Walt took a deep breath before answering, the presence of the horse’s giant head, its snorting nostrils, so close to his, causing him to feel a little flustered, a little disorientated, as if too many things were happening at once.
‘Yes.’ Walt replied and before he could correct himself, which he desperately knew he had to do, the policeman continued.
‘and you realize that this vehicle is parked illegally on a public though fare?’
‘Yes.’ Walt said again
‘Well could you move it, please.’ The policeman asked, which surprised Walt and not just because the policeman was letting the owner of the car, who he thought was Walt, off with not so much as a parking ticket, but because he had even said please.
‘Sorry?’ Walt asked.
‘Move your car please, Sir.’ The policeman repeated in a clear voice, and without even a hint of annoyance, even calling Walt Sir. No, thought Walt, this won’t do. He can’t get away with this, he needs a fine at least, his car towed, something, Walt thought, anything. And suddenly Walt had an idea.
‘No.’ Walt said to the policeman.
‘What?’ replied the Policeman, his horse shifting on its feet beneath him.
‘No, I won’t move my car. It’s staying here.’ Walt said.
The policeman lifted the radio he had attached to his black stab vest. He muttered something into the speaker grill, then looked down again at Walt.
‘Right, what’s your name?’
‘Washington.’ Walt replied, speaking with a confidence he would never have summoned had he been giving his own name, ‘Ed Washington.’
‘And is there any reason why you are refusing to move your car?’
‘There’s a bomb inside.’ Walt replied, speaking loudly enough that not only the policeman could hear, but also the crowd of people who had gather, some still trying to get past the car on the pavement, but some who had simple stopped to watch too. A shocked gasp rose from some of the spectators.
‘A what?’ the policeman widened his eyes.
‘A bomb. There’s a bomb in my car. So I can’t move it you see, because if I did then I wouldn’t be able to blow up this shop here.’ Walt pointed to the shop the car was parked in front of. It sold cosmetics, had brown and gold frontage.

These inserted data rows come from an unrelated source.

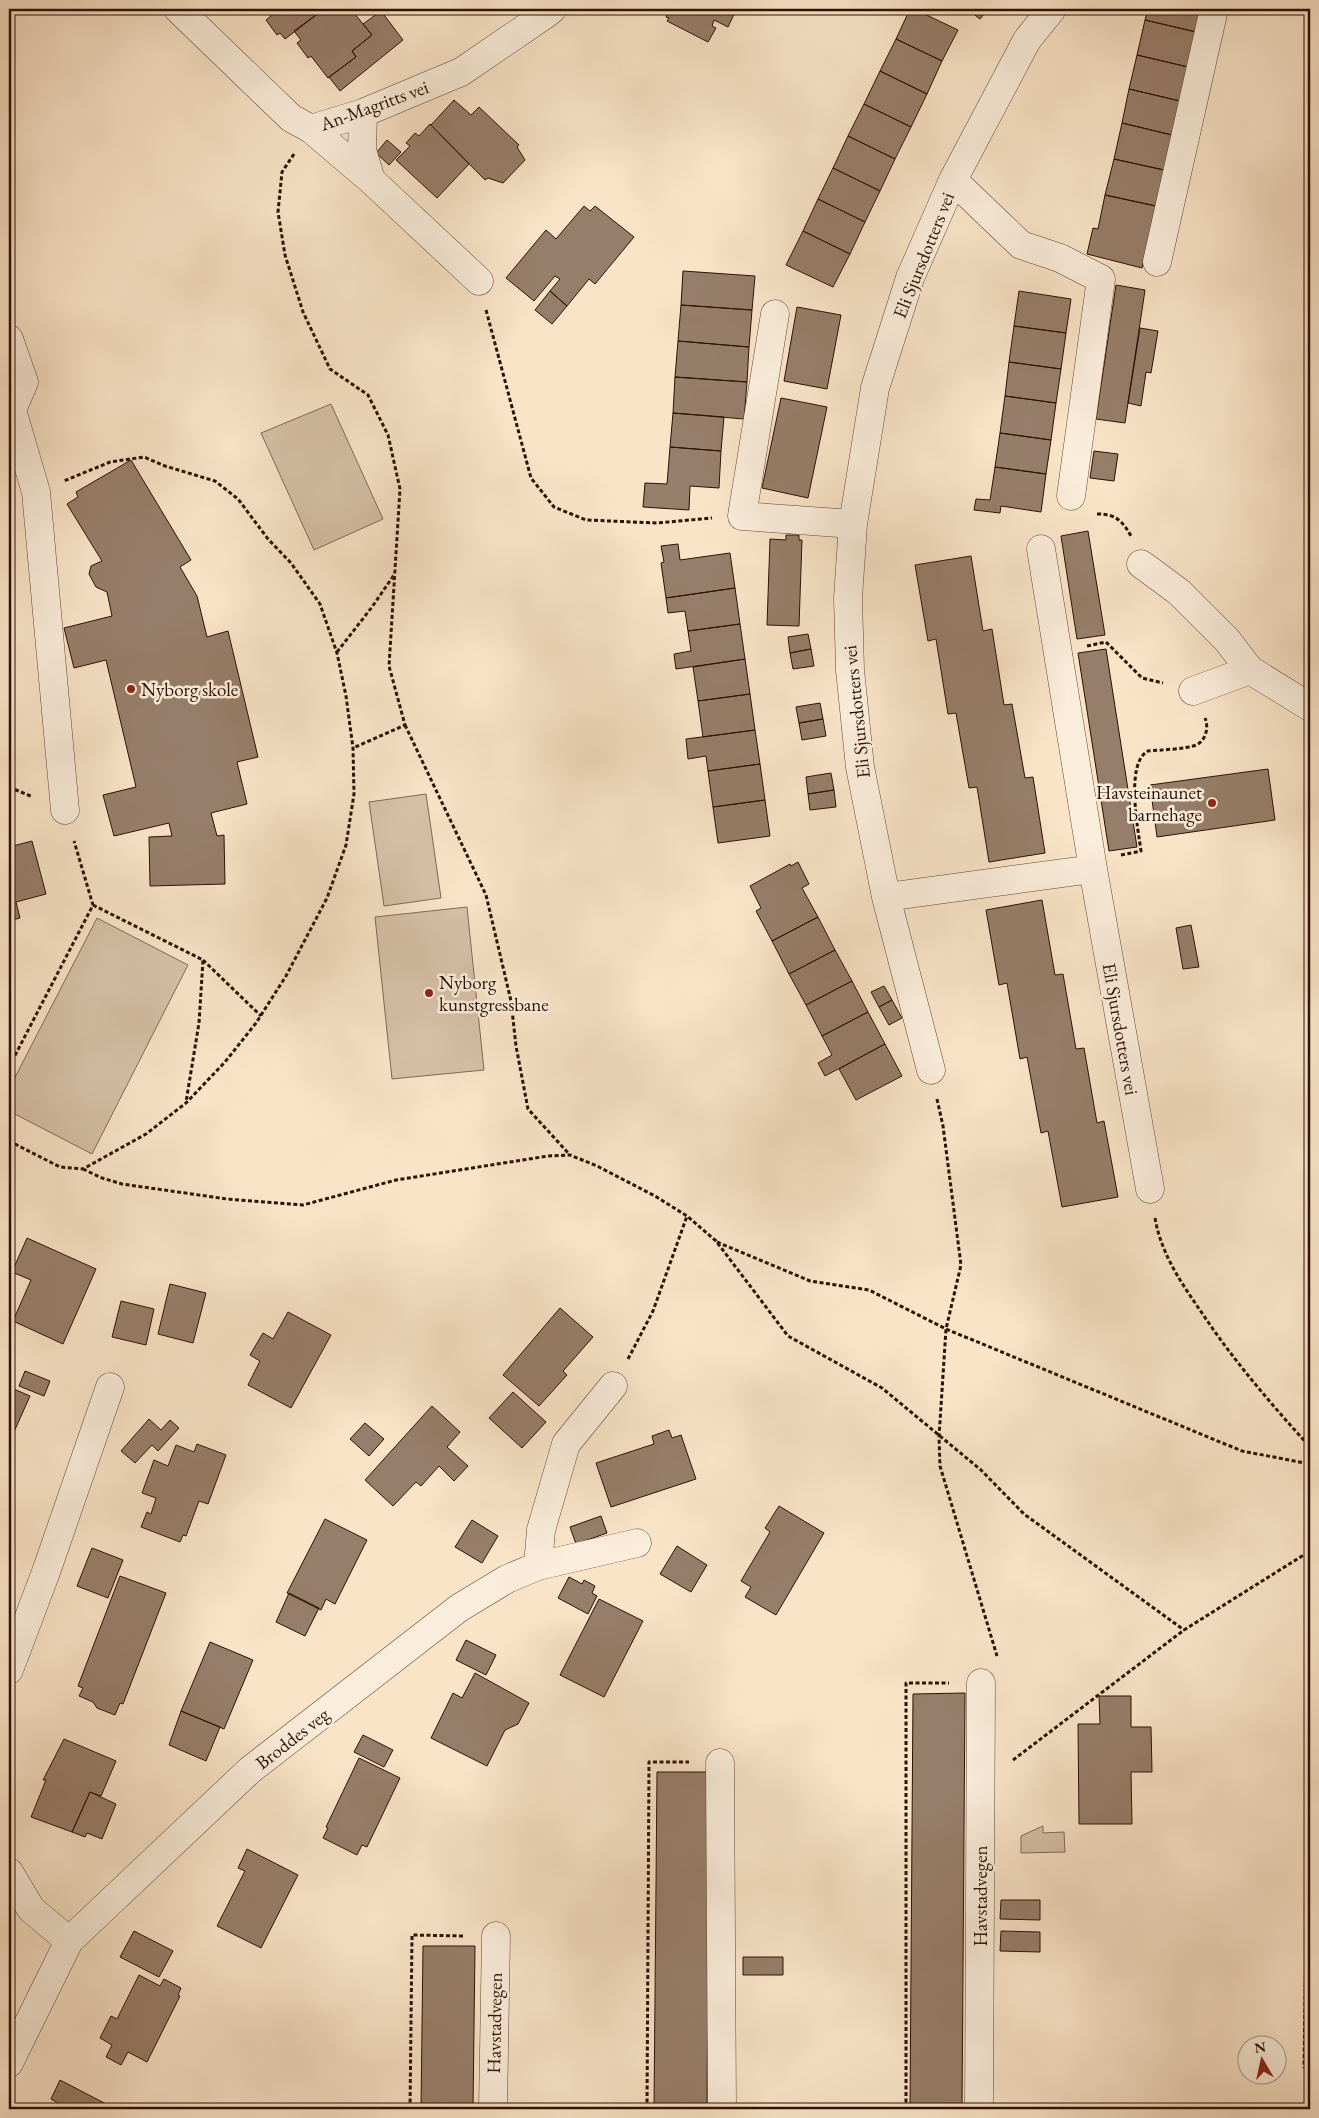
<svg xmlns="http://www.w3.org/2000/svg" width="1319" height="2118" font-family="'EB Garamond',serif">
<rect width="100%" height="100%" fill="#f9e4c8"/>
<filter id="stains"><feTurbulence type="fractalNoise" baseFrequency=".004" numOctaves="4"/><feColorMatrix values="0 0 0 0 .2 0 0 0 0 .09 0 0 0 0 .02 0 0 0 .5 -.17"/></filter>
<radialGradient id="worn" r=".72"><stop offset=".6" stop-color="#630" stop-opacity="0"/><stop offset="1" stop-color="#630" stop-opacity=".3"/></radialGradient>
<!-- green -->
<path fill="#d6c0a7" stroke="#816856" d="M331,404l52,115 -69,31 -53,-117z
M426,794l15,104 -57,8 -15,-104z
M467,907l17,163 -92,9 -17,-162z
M97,918l91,47 -96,189 -83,-43v-22z
M1043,1826v7l21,-1 1,20 -44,1v-17z"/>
<!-- building -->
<path fill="#977e6a" stroke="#2c1004" d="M265,9h59l-39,30 -5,-6 -3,2 -11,-15 5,-4z
M324,9h33l1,1 -4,3 18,22 -20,16 4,6 -28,21 -17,-22 -3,2 -11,-15 4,-3 -7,-9z
M670,9h59l6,3 -7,15 -14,-7 -2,6 4,2 -8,14 -41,-21 2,-3 -3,-1z
M910,9h4l44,21 -16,31 -46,-22z
M967,9h21l-8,10z
M1148,9h53l-5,23 -51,-12z
M381,11l22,29 -63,51 -11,-14 27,-20 -4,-6 20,-16 -9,-11z
M1145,20l51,12 -8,35 -51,-12z
M896,39l46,22 -15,33 -47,-23z
M1137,55l51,12 -8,34 -51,-12z
M880,71l47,23 -16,33 -47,-23z
M1129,89l51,12 -8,34 -50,-12z
M454,100l17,15 8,-8 40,38 -2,2 8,13 -22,23 -15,-5 -3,2 -54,-55z
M864,104l47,23 -16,32 -47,-23z
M1122,123l50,12 -8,35 -50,-11z
M430,124l39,40 -32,34 -41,-38 14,-14 -4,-3 9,-10 4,3z
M848,136l47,23 -15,32 -47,-23z
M387,140l14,12 -12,13 -13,-12z
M1114,159l50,11 -8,36 -51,-11z
M833,168l47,23 -15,31 -47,-23z
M1105,195l51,11 -14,62 -55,-14 6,-26 5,1z
M818,199l47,23 -15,32 -47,-23z
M584,206l6,5 5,-5 39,31 -39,47 -6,-5 -22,27 -17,-15 10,-12 -5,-3 -21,25 -28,-23 40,-48 10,9z
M803,231l47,23 -17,33 -47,-22z
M683,271l72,5 -3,34 -71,-5z
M1116,285l29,5 -20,133 -29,-4z
M550,291l17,15 -15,18 -17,-14z
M1019,291l52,8 -5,34 -52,-7z
M681,305l71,5 -3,37 -71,-6z
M797,307l44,8 -14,74 -43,-8z
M1014,326l52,7 -5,36 -52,-7z
M1140,328l18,3 -7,42 -5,-1 -5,34 -13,-3z
M678,341l71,6 -2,35 -72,-5z
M1009,362l52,7 -5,34 -51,-7z
M675,377l72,5 -3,37 -71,-6z
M1005,396l51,7 -5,37 -51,-7z
M781,398l46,9 -19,91 -46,-10z
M673,413l51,4 -3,34 -51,-4z
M1000,433l51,7 -5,34 -51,-7z
M670,447l51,4 -2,37 -29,-2 -1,24 -46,-3 2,-24 22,1z
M1094,451l24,3 -4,27 -24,-3z
M131,460l60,100 -11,7 17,29 10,41 21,-6 30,126 -21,5 10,42 -36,9 6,23 7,-1 1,49 -75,2 -1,-49 23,-1 -3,-13 -55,13 -11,-41 33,-8 -30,-127 -32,8 -10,-40 48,-12 -5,-24 -11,-5 -7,-13 2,-8 11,-5 -35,-57 11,-7 -2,-5z
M995,467l51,7 -5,38 -40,-6 -1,7 -26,-3 2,-11 14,1z
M1088,531l17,104 -28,4 -16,-103z
M786,535h13v5h3l-3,86 -32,-1 3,-86 16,1z
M678,544l2,16 50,-7 5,35 -69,10 -5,-35 3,-1 -3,-16z
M971,556l12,75 9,-2 12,76 8,-1 13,74 8,-1 12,76 -56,9 -12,-75 -8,1 -13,-75 -8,1 -12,-75 -8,2 -13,-76z
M735,588l5,36 -52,7 -3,-20 -17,2 -2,-15z
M740,624l5,35 -69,10 -2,-15 17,-3 -3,-20z
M808,634l3,15 -21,4 -2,-16z
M811,649l3,17 -21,3 -3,-16z
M1106,649l31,198 -28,4 -31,-198z
M745,659l5,35 -52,7 -5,-34z
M750,694l5,36 -52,7 -5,-36z
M820,703l3,16 -24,4 -3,-16z
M823,719l3,17 -24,4 -3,-17z
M755,730l5,34 -52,7 -2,-15 -18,3 -2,-20z
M760,764l5,36 -52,7 -5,-36z
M1268,769l7,51 -118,17 -7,-52z
M831,773l3,17 -26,4 -2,-17z
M834,790l2,17 -26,3 -2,-16z
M765,800l5,36 -52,7 -5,-36z
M32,841l14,53 -30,8 4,16 -11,3v-74z
M798,862l11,22 -7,4 16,29 -46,24 -16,-30 5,-3 -11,-22 40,-22 1,2z
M1042,900l13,75 8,-1 13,75 8,-1 13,75 7,-2 14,76 -56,10 -14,-76 -7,2 -14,-76 -7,2 -13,-76 -8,2 -13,-75z
M818,917l17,33 -46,24 -17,-33z
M1191,925l8,42 -16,2 -7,-41z
M835,950l17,31 -46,24 -17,-31z
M852,981l16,31 -46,24 -16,-31z
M884,986l8,14 -13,7 -8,-15z
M892,1000l10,18 -13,7 -10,-18z
M868,1012l17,32 -60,32 -7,-13 14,-8 -10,-19z
M885,1044l17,32 -46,24 -17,-31z
M27,1238l69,31 -33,75 -50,-23 18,-41 -19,-8z
M170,1284l36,9 -13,50 -35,-9z
M121,1301l33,8 -8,36 -34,-8z
M560,1308l33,29 -30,34 4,4 -28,31 -36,-31z
M288,1312l43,23 -40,73 -43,-23 12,-24 -10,-6 13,-22 10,6z
M25,1371l25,10 -6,15 -25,-10z
M9,1387l21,9 -21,47z
M513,1392l33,30 -24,26 -33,-30z
M432,1406l28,26 -13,15 21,19 -14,15 -15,-15 -18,20 -5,-4 -23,24 -28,-26z
M149,1419l12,11 9,-10 9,8 -21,23 -6,-6 -17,18 -14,-12z
M365,1423l19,16 -15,17 -19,-17z
M669,1430l3,8 9,-3 15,44 -85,28 -15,-44 58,-19 -2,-8z
M197,1444l29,11 -18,49 -9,-3 -13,35 -3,-1 -3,7 -39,-15 6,-15 4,2 5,-16 -14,-5 12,-33 14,6 8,-21 18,7z
M779,1506l45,27 -48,82 -31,-18 6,-10 -10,-6 29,-49 -5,-4z
M601,1516l6,17 -31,11 -6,-17z
M325,1519l42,21 -32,64 -9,-5 -5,11 -34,-17z
M472,1520l26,16 -16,27 -27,-16z
M677,1546l30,19 -16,27 -31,-18z
M92,1548l31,12 -15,38 -31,-12z
M120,1576l46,17 -43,111 -3,-1 -5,12 -18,-7 -4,-6 -14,-6 4,-8 -5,-2z
M569,1577l13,7 2,-4 11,6 -3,7 5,3 -9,18 -30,-16z
M289,1593l30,15 -14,28 -29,-14z
M599,1599l44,22 -39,76 -44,-22z
M466,1640l30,15 -10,20 -30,-15z
M210,1642l43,18 -29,69 -43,-18z
M475,1673l54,30 -11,21 -13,6 -18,36 -56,-28 22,-45 9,5z
M965,1693l-3,416h-52l3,-415z
M1099,1696h32v31h20l1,45h-21l1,52h-53l-1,-100h22z
M181,1711l39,16 -14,34 -37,-16z
M363,1735l30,15 -9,17 -30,-15z
M64,1739l52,22 -15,35 -11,-4 -18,40 -41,-15 15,-37h-3z
M359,1758l41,20 -33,69 -5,-2 -5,10 -34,-17 5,-10 -2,-1z
M657,1772h52l-2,337h-53z
M90,1792l26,12 -14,35 -15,-6 -2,4 -13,-5z
M247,1849l51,26 -37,73 -44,-22 28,-55 -7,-3z
M1001,1900h39v20l-40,-1z
M134,1931l39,20 -14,26 -39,-20z
M1001,1931l39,1v20l-40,-1z
M423,1946h52l-2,163h-52z
M743,1957h40v18h-40z
M139,1975l21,11 4,-7 17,9 -3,7 2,1 -33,66 -19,-10 -7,13 -15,-8 6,-12 -12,-7 11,-22 6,3z
M60,2080l52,27 -1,2h-56l3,-6 -7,-4z"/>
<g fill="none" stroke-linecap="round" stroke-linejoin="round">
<defs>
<path id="minor" d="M178,9l113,109 20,11 60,51 108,101
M363,113l-1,37 9,30
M311,129l52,-16 98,-41 85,-58 6,-5
M953,180l68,65 39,13 41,21 -30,217
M1157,262l57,-253
M775,314l-33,202 111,8
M9,339l15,43 -12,28 -3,2
M12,410l24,82 29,318
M1041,549l52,320 57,320
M1141,564l38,28 48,48 23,30 60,37
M1193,691l57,-21
M886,897l207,-28
M931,1070l-45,-173 -26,-130 -10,-97 -2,-72 5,-74 22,-136 35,-110 43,-98 74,-140 25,-31
M538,1566l3,-36 25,-86 47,-58
M9,1670l37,-98 64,-185
M720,1763l2,346
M9,1872l22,37 38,32
M9,2063l60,-122 181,-171 209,-162 48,-29 31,-13 99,-23
M493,2109l3,-173
M979,2109l2,-426"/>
</defs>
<!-- minor casing -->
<use href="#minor" stroke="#5f4535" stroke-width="29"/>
<!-- path -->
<path stroke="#2c1004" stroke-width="3" stroke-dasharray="4 2.5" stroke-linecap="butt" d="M294,154l-12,18 -4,40 7,43 18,57 27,57 38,26 20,40 12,54 -11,177 16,59 -52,23
M486,310l45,168 23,29 32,13 71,3 55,-5
M1097,514c18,0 25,6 34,22
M1087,646l19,-4 36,36 21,5
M337,652l35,-45 22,-32
M405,725l81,170 25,106 5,45 12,63 42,46
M9,787l24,10
M1121,855l20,-4c-3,-22 -16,-88 7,-100 11,-1 39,-2 48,-6 10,-4 13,-18 9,-27
M93,905l110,55 -4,63 -13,79
M203,960l58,56
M9,1067l84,-162 -19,-64
M937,1099l6,27 18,139 -15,64 -7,108 1,29 57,190
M9,1141l51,26 23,2 63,-35 40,-31 39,-41 31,-39 30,-47 41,-78 19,-53 8,-51 -1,-46 -7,-52 -9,-43 -17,-49 -29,-41 -23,-24 -30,-40 -23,-18 -50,-15 -21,-9 -34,5 -46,19
M83,1169l19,9 20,6 105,15 76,6 93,-25 152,-24 22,-1 27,11 58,30 32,20 29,25 72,95 94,52 99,82 43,44 160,116
M1155,1218c6,36 27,66 47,95 32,48 69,91 108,134
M717,1242l93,39 59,9 77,39 296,122 68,13
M628,1359l25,-48 34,-95
M1310,1677l-6,390h6
M1013,1760l171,-130 126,-79
M410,2109l2,-174 52,1
M647,2109l2,-347h40
M906,2109v-426h43"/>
<!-- minor -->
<use href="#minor" stroke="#fbeddb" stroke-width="28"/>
</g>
<!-- markers -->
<g fill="#8f2418" stroke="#fbeddb" stroke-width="2">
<circle cx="131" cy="689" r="5"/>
<circle cx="1212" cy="803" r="5"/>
<circle cx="429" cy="993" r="5"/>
</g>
<g text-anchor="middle" stroke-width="5" stroke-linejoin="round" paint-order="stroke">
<!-- street labels -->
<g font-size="19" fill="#2c1004" stroke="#fbeddb">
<text transform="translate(374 105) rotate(-20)" y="7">An-Magritts vei</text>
<text transform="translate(923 255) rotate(-68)" y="7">Eli Sjursdotters vei</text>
<text transform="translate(856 712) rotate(-96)" y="7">Eli Sjursdotters vei</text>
<text transform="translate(1121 1029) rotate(80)" y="7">Eli Sjursdotters vei</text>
<text transform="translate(292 1738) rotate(-38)" y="7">Broddes veg</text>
<text transform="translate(980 1896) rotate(-90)" y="7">Havstadvegen</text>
<text transform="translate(494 2023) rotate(-89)" y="7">Havstadvegen</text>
</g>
<!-- poi labels -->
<g font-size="19" fill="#2c1004" stroke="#fbeddb" text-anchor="start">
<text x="141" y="696">Nyborg skole</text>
<text x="1202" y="799" text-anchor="end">Havsteinaunet<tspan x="1202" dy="22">barnehage</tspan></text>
<text x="439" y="989">Nyborg<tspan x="439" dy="22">kunstgressbane</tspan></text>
</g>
</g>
<!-- margin -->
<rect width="1319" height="2118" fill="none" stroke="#f9e4c8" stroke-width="30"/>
<rect x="10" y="10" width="1299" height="2098" fill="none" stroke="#2c1004" stroke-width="2.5"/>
<rect x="15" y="15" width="1289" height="2088" fill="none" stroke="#2c1004"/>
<!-- north arrow -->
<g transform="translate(1262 2060) rotate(351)"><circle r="24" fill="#fbeddb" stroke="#a89585"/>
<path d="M0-4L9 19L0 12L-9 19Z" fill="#8f2418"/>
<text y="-8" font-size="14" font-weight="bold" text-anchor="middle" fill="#2c1004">N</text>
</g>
<rect width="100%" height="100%" filter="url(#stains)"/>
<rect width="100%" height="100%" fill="url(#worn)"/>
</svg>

‘Now listen here, mate.’ The policeman leant forward on his horse and spoke in a whispered voice so that only Walt would here, ‘This better not be a fucking joke because you are about to get yourself into some serious fucking trouble.’ And he spoke exactly how Walt though he ought to speak, no more Sir or Please.
‘Not a joke,’ Walt replied, ‘there’s a bomb in this car and I’m a terrorist. My name’s Ed Washington.’ And before the policeman could say any more, and certainly before any other police arrived, Walt ran as fast as he could away from the car, up a side street and jumped onto a bus that would take him away from the town centre.